Al Moubayed Noura, McGough Stephen, Awwad Shiekh Hasan Bashar
Department of Computer Science, Durham University, Durham, UK.
Department of Computer Science, University of Newcastle upon Tyne, Newcastle, UK.
PeerJ Comput Sci. 2020 Jan 27;6:e252. doi: 10.7717/peerj-cs.252. eCollection 2020.
The article presents a discriminative approach to complement the unsupervised probabilistic nature of topic modelling. The framework transforms the probabilities of the topics per document into class-dependent deep learning models that extract highly discriminatory features suitable for classification. The framework is then used for sentiment analysis with minimum feature engineering. The approach transforms the sentiment analysis problem from the word/document domain to the topics domain making it more robust to noise and incorporating complex contextual information that are not represented otherwise.

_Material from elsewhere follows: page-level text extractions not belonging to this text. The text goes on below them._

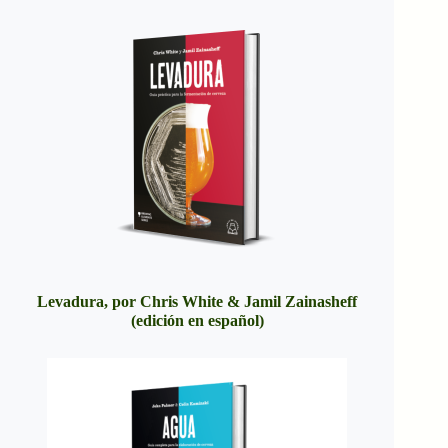
Levadura, por Chris White & Jamil Zainasheff
(edición en español)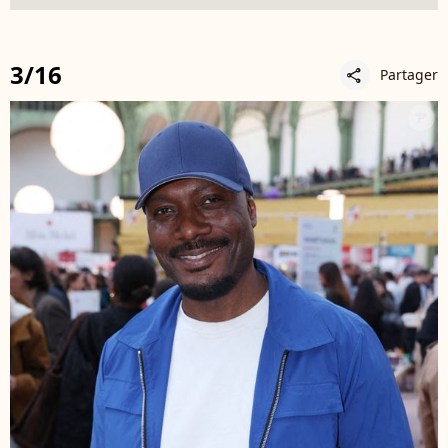
3/16
Partager
share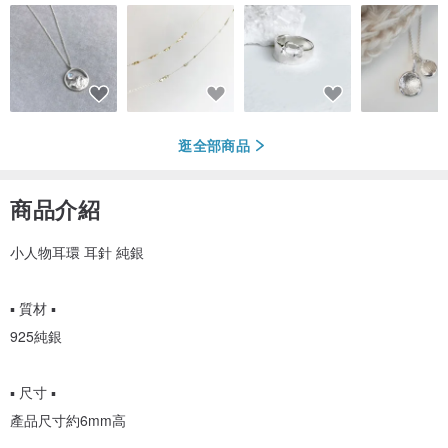
逛全部商品
商品介紹
小人物耳環 耳針 純銀
▪ 質材 ▪
925純銀
▪ 尺寸 ▪
產品尺寸約6mm高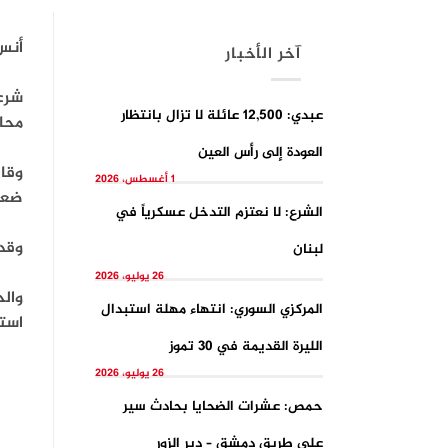
أنس
آخر الأخبار
شرعت
عبدي: 12,500 عائلة لا تزال بانتظار
محا
العودة إلى رأس العين
وقال
1 أغسطس، 2026
ضعيف
الشرع: لا نعتزم التدخل عسكرياً في
وقدم فريق 
لبنان
26 يوليو، 2026
وال
المركزي السوري: انتهاء مهلة استبدال
استطاعو
الليرة القديمة في 30 تموز
26 يوليو، 2026
حمص: عشرات الضحايا بحادث سير
على طريق دمشق – دير الزور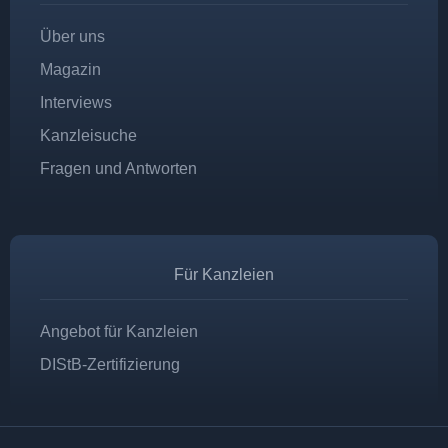
Über uns
Magazin
Interviews
Kanzleisuche
Fragen und Antworten
Für Kanzleien
Angebot für Kanzleien
DIStB-Zertifizierung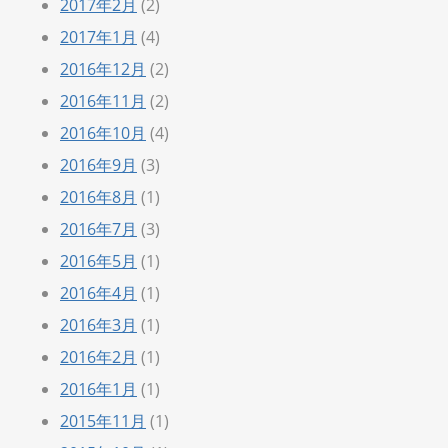
2017年2月
(2)
2017年1月
(4)
2016年12月
(2)
2016年11月
(2)
2016年10月
(4)
2016年9月
(3)
2016年8月
(1)
2016年7月
(3)
2016年5月
(1)
2016年4月
(1)
2016年3月
(1)
2016年2月
(1)
2016年1月
(1)
2015年11月
(1)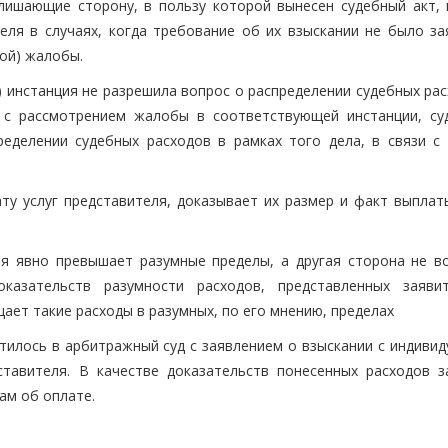
лишающие сторону, в пользу которой вынесен судебный акт, 
еля в случаях, когда требование об их взыскании не было за
ой) жалобы.
) инстанция не разрешила вопрос о распределении судебных ра
и с рассмотрением жалобы в соответствующей инстанции, су
ределении судебных расходов в рамках того дела, в связи с
ту услуг представителя, доказывает их размер и факт выплаты
ия явно превышает разумные пределы, а другая сторона не в
казательств разумности расходов, представленных заяви
ает такие расходы в разумных, по его мнению, пределах
илось в арбитражный суд с заявлением о взыскании с индивид
ставителя. В качестве доказательств понесенных расходов з
ам об оплате.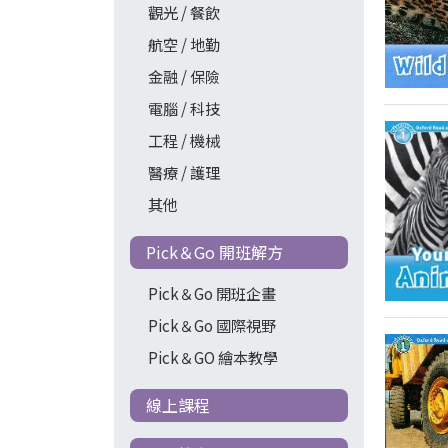
觀光 / 餐飲
航空 / 地勤
金融 / 保險
電腦 / 科技
工程 / 機械
醫療 / 護理
其他
Pick＆Go 開班解方
Pick＆Go 開班企畫
Pick＆Go 國際視野
Pick＆GO 繪本教學
線上課程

A stacked denoising autoencoder (SDA) is then used to model the complex relationship among the topics per sentiment with minimum assumptions. To achieve this, a distinct topic model and SDA per sentiment polarity is built with an additional decision layer for classification. The framework is tested on a comprehensive collection of benchmark datasets that vary in sample size, class bias and classification task. A significant improvement to the state of the art is achieved without the need for a sentiment lexica or over-engineered features. A further analysis is carried out to explain the observed improvement in accuracy.

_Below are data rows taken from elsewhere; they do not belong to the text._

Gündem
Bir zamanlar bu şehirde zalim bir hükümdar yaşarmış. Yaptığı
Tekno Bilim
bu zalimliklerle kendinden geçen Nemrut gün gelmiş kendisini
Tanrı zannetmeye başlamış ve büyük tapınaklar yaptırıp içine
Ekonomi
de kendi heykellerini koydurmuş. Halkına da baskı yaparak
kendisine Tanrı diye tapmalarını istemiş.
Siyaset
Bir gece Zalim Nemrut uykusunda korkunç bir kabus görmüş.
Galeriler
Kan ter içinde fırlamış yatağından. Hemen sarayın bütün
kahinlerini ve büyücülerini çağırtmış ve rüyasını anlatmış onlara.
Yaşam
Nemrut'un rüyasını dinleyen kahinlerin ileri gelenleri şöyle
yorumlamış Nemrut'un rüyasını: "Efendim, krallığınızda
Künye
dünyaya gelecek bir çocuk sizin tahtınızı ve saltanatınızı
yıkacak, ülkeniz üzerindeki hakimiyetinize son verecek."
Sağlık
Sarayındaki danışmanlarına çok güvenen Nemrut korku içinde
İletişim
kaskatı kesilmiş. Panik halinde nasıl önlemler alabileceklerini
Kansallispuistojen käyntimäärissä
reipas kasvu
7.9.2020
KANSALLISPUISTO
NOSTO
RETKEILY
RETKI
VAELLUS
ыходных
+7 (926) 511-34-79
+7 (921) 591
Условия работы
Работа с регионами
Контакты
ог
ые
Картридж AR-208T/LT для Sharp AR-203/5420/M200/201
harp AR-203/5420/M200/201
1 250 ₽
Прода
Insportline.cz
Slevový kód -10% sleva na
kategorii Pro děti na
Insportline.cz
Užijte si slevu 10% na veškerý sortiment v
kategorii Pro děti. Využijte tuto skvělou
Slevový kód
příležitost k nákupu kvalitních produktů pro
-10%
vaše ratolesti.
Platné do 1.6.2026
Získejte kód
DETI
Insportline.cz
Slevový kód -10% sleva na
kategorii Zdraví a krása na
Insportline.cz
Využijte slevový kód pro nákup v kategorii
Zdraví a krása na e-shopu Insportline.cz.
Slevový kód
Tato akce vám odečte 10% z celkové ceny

本文提出了一种判别方法,以补充主题建模中无监督概率性质的不足。该框架将每个文档的主题概率转换为依赖于类别的深度学习模型,这些模型提取适用于分类的高判别性特征。然后,该框架用于最少特征工程的情感分析。该方法将情感分析问题从单词/文档领域转换到主题领域,使其对噪声更具鲁棒性,并纳入了以其他方式无法表示的复杂上下文信息。然后,使用堆叠去噪自动编码器(SDA)以最少的假设对每个情感的主题之间的复杂关系进行建模。为了实现这一点,针对每个情感极性构建了一个独特的主题模型和SDA,并带有一个用于分类的附加决策层。该框架在样本大小、类偏差和分类任务各不相同的综合基准数据集上进行了测试。在无需情感词典或过度设计的特征的情况下,实现了对现有技术水平的显著改进。还进行了进一步分析,以解释观察到的准确性提高情况。